Le Conseil constitutionnel a validé :

  • L'extension du pass sanitaire à certains centres commerciaux"au-delà d'un certain seuil défini par décret" et si "la gravité des risques de contamination" à l'échelle d'un département le justifie. L'autorité préfectorale pourra ainsi mettre en place le pass sanitaire dans les grands magasins et centres commerciaux tout en garantissant "l'accès des personnes aux biens et services de première nécessité ainsi qu'aux moyens de transport accessibles dans l'enceinte de ces magasins et centres".
  • L'obligation du pass sanitaire pour les visiteurs ou les patients non urgents dans les établissements de santé et maisons de retraitetant que ce dernier ne fait pas "obstacle à l'accès au soins". "La loi ne peut faire échec à l'accès aux soins", a précisé une source proche du Conseil constitutionnel, ajoutant que la décision sera laissée à "l'appréciation des soignants".

Rejet de la rupture d’un CDD pour absence de pass sanitaire

Le Conseil constitutionnel a toutefois censuré les dispositions prévoyant que le contrat à durée déterminée ou de mission d’un salarié qui ne présente pas les justificatifs, certificat ou résultat requis pour l’obtention du pass sanitaire, peut être rompu avant son terme, à l’initiative de l'employeur.

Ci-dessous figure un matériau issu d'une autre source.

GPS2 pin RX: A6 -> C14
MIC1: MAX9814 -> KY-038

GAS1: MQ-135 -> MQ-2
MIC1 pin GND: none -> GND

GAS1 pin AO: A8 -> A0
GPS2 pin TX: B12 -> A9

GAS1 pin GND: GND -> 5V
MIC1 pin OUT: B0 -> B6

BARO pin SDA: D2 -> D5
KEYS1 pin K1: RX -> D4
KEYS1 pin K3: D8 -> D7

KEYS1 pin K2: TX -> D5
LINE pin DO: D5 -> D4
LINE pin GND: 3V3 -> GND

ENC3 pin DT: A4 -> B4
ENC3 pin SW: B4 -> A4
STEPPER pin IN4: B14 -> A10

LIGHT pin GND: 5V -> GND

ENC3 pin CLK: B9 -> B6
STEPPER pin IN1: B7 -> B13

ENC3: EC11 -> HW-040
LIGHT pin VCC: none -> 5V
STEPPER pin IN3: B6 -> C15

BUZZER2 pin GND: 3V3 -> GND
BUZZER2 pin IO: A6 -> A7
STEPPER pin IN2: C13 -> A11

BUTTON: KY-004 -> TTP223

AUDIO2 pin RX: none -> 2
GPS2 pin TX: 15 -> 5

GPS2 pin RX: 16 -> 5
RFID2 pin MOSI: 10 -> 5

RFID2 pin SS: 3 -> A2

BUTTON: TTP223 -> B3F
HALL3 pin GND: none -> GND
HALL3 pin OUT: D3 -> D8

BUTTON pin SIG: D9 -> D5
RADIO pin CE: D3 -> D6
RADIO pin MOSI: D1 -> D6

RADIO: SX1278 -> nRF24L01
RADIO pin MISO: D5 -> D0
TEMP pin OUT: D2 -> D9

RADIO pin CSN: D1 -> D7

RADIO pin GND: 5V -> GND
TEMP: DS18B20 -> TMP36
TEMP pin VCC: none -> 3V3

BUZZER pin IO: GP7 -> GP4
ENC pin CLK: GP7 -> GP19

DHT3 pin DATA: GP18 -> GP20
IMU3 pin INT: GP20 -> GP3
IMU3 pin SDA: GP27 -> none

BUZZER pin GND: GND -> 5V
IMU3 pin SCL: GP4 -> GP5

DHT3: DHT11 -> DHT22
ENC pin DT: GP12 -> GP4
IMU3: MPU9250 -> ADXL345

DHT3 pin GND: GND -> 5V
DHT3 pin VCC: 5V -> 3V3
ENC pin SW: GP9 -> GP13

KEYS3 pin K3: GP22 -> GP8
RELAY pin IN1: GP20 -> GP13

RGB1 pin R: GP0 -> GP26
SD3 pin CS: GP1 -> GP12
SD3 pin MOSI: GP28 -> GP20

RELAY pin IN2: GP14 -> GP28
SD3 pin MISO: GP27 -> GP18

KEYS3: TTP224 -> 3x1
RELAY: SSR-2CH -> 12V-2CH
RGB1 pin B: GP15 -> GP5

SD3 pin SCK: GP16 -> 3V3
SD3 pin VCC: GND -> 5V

“En prévoyant que le défaut de présentation d’un pass sanitaire constitue une cause de rupture anticipée des seuls contrats à durée déterminée ou de mission, le législateur a institué une différence de traitement entre les salariés selon la nature de leurs contrats de travail qui est sans lien avec l’objectif poursuivi”, justifie l’institution.

En revanche, le Conseil constitutionnel juge que la procédure de suspension du contrat de travail sans rémunération pour les salariés concernés par l'obligation de pass sanitaire n'est pas contraire à la Constitution. Ils observe notamment que la mesure est temporaire, l'obligation du pass ne courant que jusqu'au 15 novembre, que la suspension prend fin lorsque le salarié produit "les justificatifs requis" ou encore qu'un salarié peut se voir proposer un autre poste au sein de l'entreprise. "Dès lors, les griefs tirés de la méconnaissance des exigences constitutionnelles précitées doivent être écartés", souligne le Conseil.

Rejet de l’obligation d’isolement pour les personnes positives

En ce qui concerne la mesure de placement en isolement pour une durée de 10 jours applicable de plein droit aux personnes faisant l’objet d’un test de dépistage positif au Covid-19, le Conseil constitutionnel considère que “l'objectif poursuivi par les dispositions contestées n'est pas de nature à justifier qu'une telle mesure privative de liberté s'applique sans décision individuelle fondée sur une appréciation de l'autorité administrative ou judiciaire”. 

Références

Loi n° 2021-1040 du 5 août 2021 relative à la gestion de la crise sanitaire.

Décision n° 2021-824 DC du 5 août 2021.